## Dataset excerpts
= = =

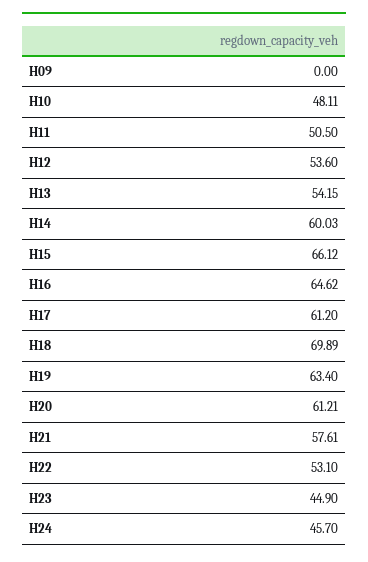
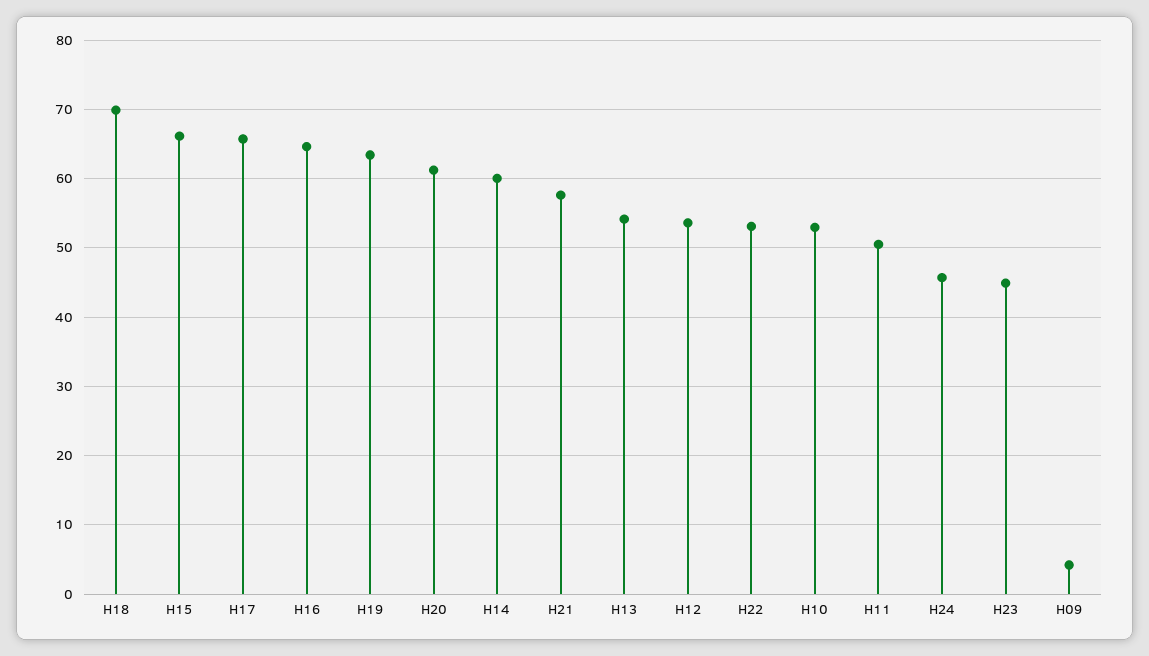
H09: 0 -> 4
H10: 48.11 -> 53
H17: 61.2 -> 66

= = =

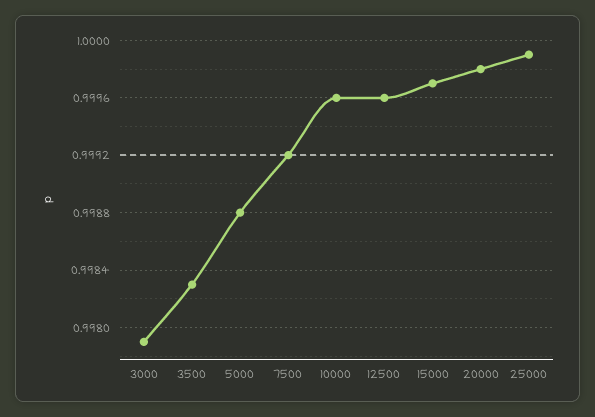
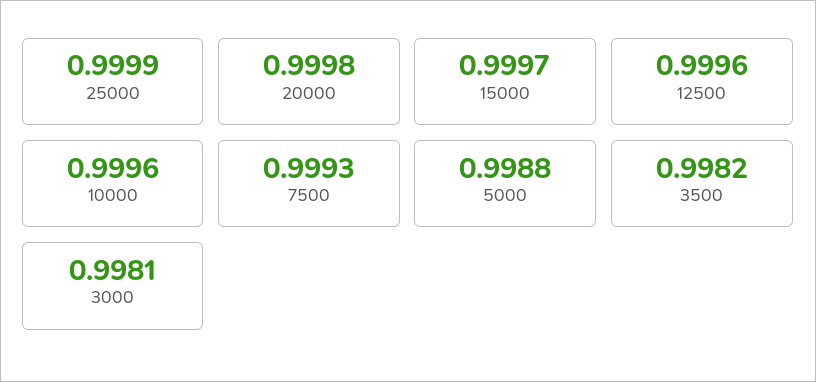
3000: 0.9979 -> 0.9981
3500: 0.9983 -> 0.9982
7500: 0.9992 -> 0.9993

= = =

## Request
Set down only the lines above that fall between the line holding "3000: 0.9979 -> 0.9981" and the line holding "7500: 0.9992 -> 0.9993", inclusive, keeping each exact.

## Task response
3000: 0.9979 -> 0.9981
3500: 0.9983 -> 0.9982
7500: 0.9992 -> 0.9993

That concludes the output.